I have a class column in my data frame which carries the value "Bad" & "Good". I want to replace these string into 0 & 1 respectively.
I tried the following:
x = c("Bad", "Good", "Bad", "Bad", "Good")
factor(x)
factor(x, c(0, 1))
but, it converts the value in the dataset to NA
factor(x, c(0, 1))
[1] <NA> <NA> <NA> <NA> <NA>`
Levels: 0 1`
A convenient tidyverse approach would be to use dplyr's recode function.
df <- data.frame(x = c("Bad", "Good", "Bad", "Bad", "Good"))
df$x <- as.factor(df$x)
library(tidyverse)
df <- df %>%
mutate(x = recode(x,
"Bad" = "0",
"Good" = "1"))
That's assuming you want to keep it as a factor column.
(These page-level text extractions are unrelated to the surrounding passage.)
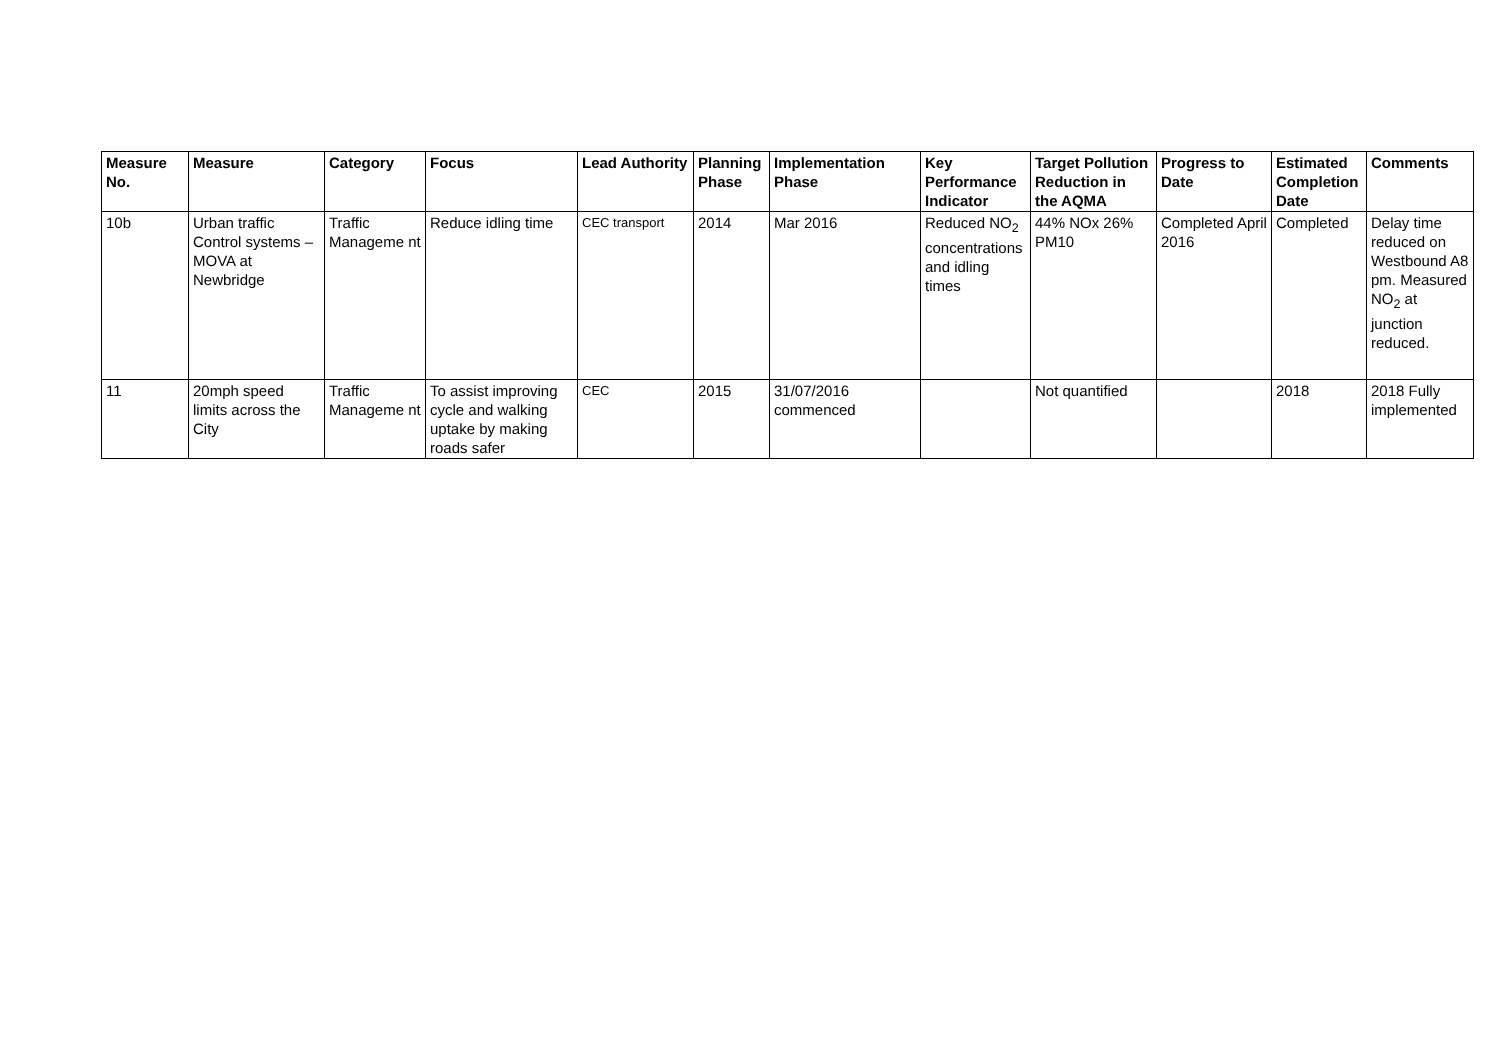| Measure No. | Measure | Category | Focus | Lead Authority | Planning Phase | Implementation Phase | Key Performance Indicator | Target Pollution Reduction in the AQMA | Progress to Date | Estimated Completion Date | Comments |
| --- | --- | --- | --- | --- | --- | --- | --- | --- | --- | --- | --- |
| 10b | Urban traffic Control systems – MOVA at Newbridge | Traffic Manageme nt | Reduce idling time | CEC transport | 2014 | Mar 2016 | Reduced NO<sub>2</sub> concentrations and idling times | 44% NOx 26% PM10 | Completed April 2016 | Completed | Delay time reduced on Westbound A8 pm. Measured NO<sub>2</sub> at junction reduced. |
| 11 | 20mph speed limits across the City | Traffic Manageme nt | To assist improving cycle and walking uptake by making roads safer | CEC | 2015 | 31/07/2016 commenced | | Not quantified | | 2018 | 2018 Fully implemented |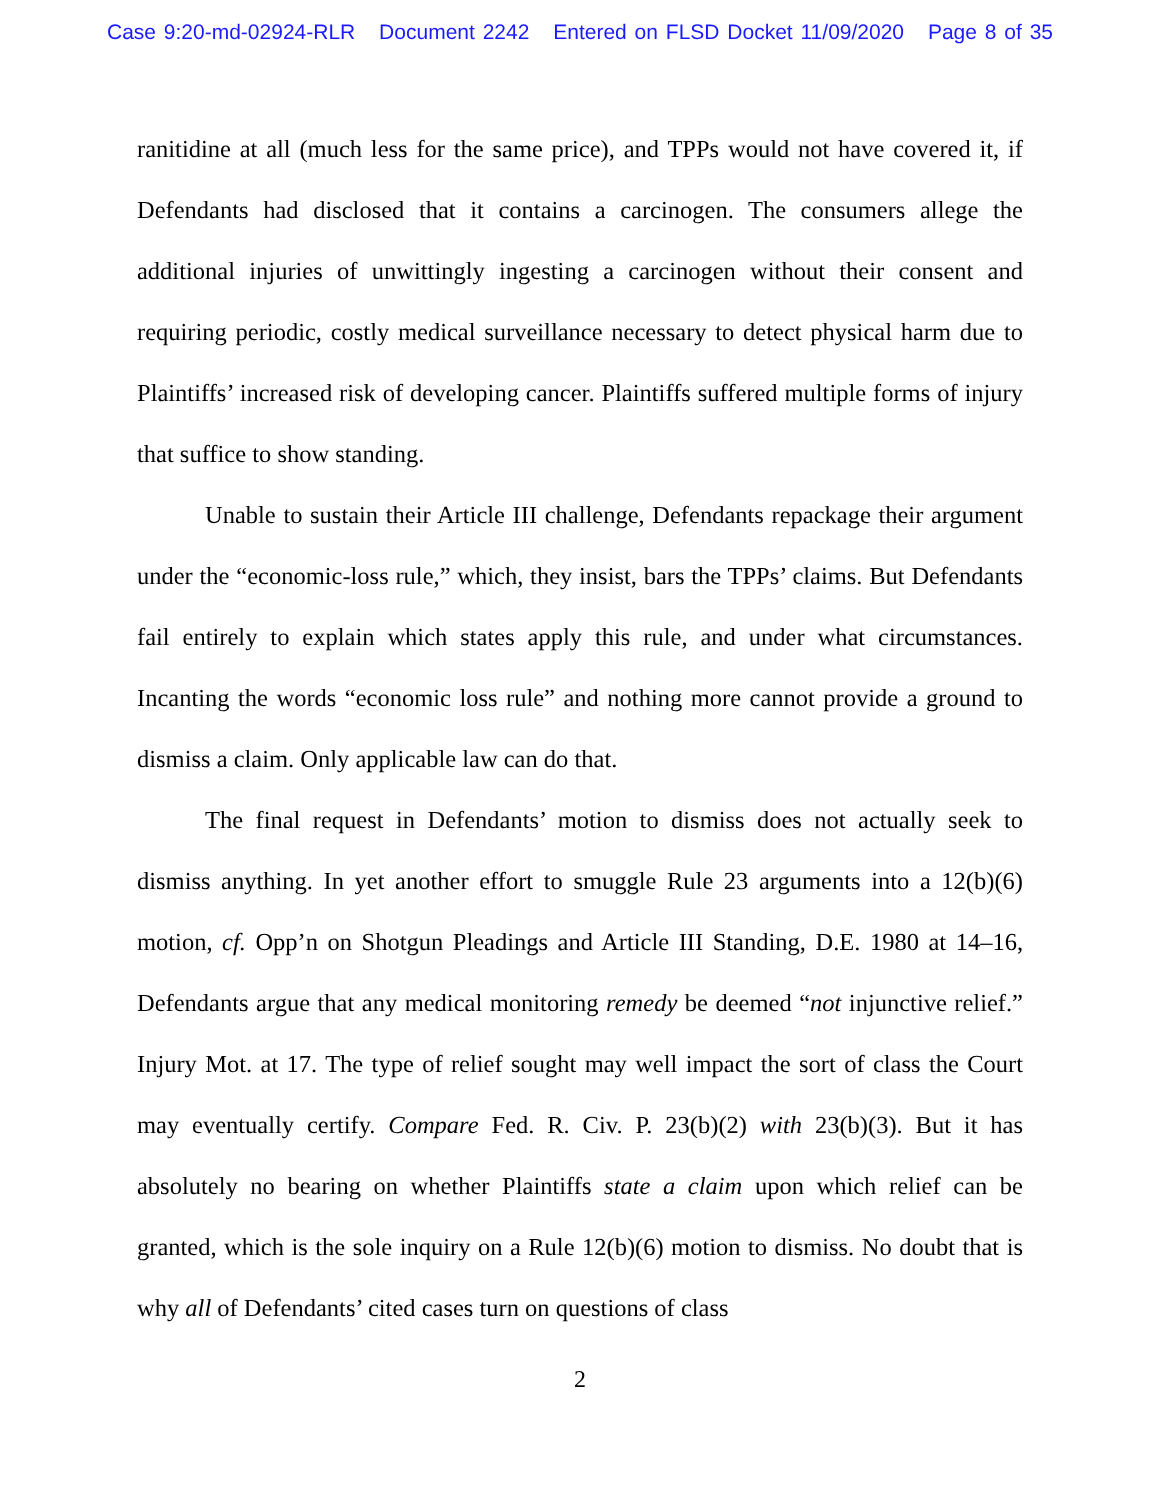Case 9:20-md-02924-RLR Document 2242 Entered on FLSD Docket 11/09/2020 Page 8 of 35
ranitidine at all (much less for the same price), and TPPs would not have covered it, if Defendants had disclosed that it contains a carcinogen. The consumers allege the additional injuries of unwittingly ingesting a carcinogen without their consent and requiring periodic, costly medical surveillance necessary to detect physical harm due to Plaintiffs’ increased risk of developing cancer. Plaintiffs suffered multiple forms of injury that suffice to show standing.
Unable to sustain their Article III challenge, Defendants repackage their argument under the “economic-loss rule,” which, they insist, bars the TPPs’ claims. But Defendants fail entirely to explain which states apply this rule, and under what circumstances. Incanting the words “economic loss rule” and nothing more cannot provide a ground to dismiss a claim. Only applicable law can do that.
The final request in Defendants’ motion to dismiss does not actually seek to dismiss anything. In yet another effort to smuggle Rule 23 arguments into a 12(b)(6) motion, cf. Opp’n on Shotgun Pleadings and Article III Standing, D.E. 1980 at 14–16, Defendants argue that any medical monitoring remedy be deemed “not injunctive relief.” Injury Mot. at 17. The type of relief sought may well impact the sort of class the Court may eventually certify. Compare Fed. R. Civ. P. 23(b)(2) with 23(b)(3). But it has absolutely no bearing on whether Plaintiffs state a claim upon which relief can be granted, which is the sole inquiry on a Rule 12(b)(6) motion to dismiss. No doubt that is why all of Defendants’ cited cases turn on questions of class
2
If you'd rather it be a numeric vector you'd simply add a second mutate call to convert it to numeric... EDIT: being careful to convert the values as numbers, not the underlying level codes.
df <- df %>%
mutate(x = recode(x,
"Bad" = "0",
"Good" = "1")) %>%
mutate(x = as.numeric(levels(x))[x])
You can use a named vector to map the text strings to numeric values.
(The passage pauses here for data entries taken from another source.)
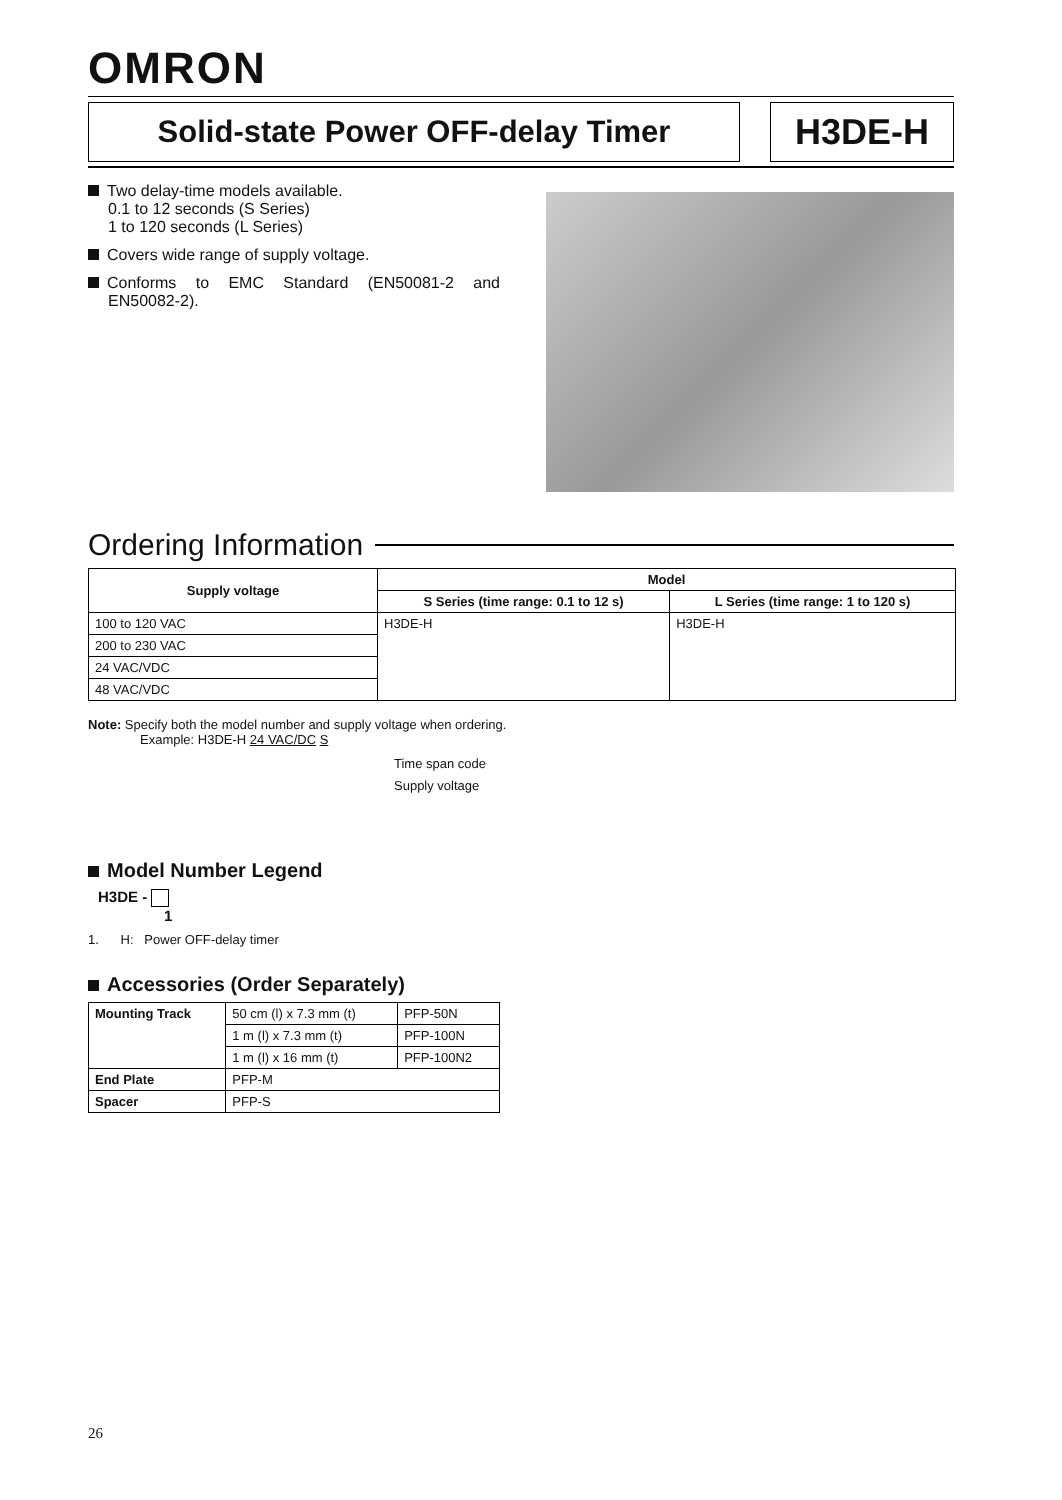OMRON
Solid-state Power OFF-delay Timer
H3DE-H
Two delay-time models available.
0.1 to 12 seconds (S Series)
1 to 120 seconds (L Series)
Covers wide range of supply voltage.
Conforms to EMC Standard (EN50081-2 and EN50082-2).
Ordering Information
| Supply voltage | Model | |
| --- | --- | --- |
| | S Series (time range: 0.1 to 12 s) | L Series (time range: 1 to 120 s) |
| 100 to 120 VAC | H3DE-H | H3DE-H |
| 200 to 230 VAC | | |
| 24 VAC/VDC | | |
| 48 VAC/VDC | | |
Note: Specify both the model number and supply voltage when ordering.
Example: H3DE-H 24 VAC/DC S
Time span code
Supply voltage
Model Number Legend
H3DE -
1
1. H: Power OFF-delay timer
Accessories (Order Separately)
| Mounting Track | 50 cm (l) x 7.3 mm (t) | PFP-50N |
| | 1 m (l) x 7.3 mm (t) | PFP-100N |
| | 1 m (l) x 16 mm (t) | PFP-100N2 |
| End Plate | PFP-M | |
| Spacer | PFP-S | |
26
df <- data.frame( x = c("Bad", "Good", "Bad", "Bad", "Good"), stringsAsFactors = FALSE)
lookup <- c("Bad" = 0, "Good" = 1)
df$new_x <- lookup[df$x]
Result
df
x new_x
1 Bad 0
2 Good 1
3 Bad 0
4 Bad 0
5 Good 1
# showing type info
str(df)
'data.frame': 5 obs. of 2 variables:
$ x : chr "Bad" "Good" "Bad" "Bad" ...
$ new_x: num 0 1 0 0 1
as.integer(x=="Good"). Yours doesnt work asfactorlooks for levels 0/ 1 which arent there. So be explicitfactor(x, levels=c("Bad", "Good"), labels=c(0, 1))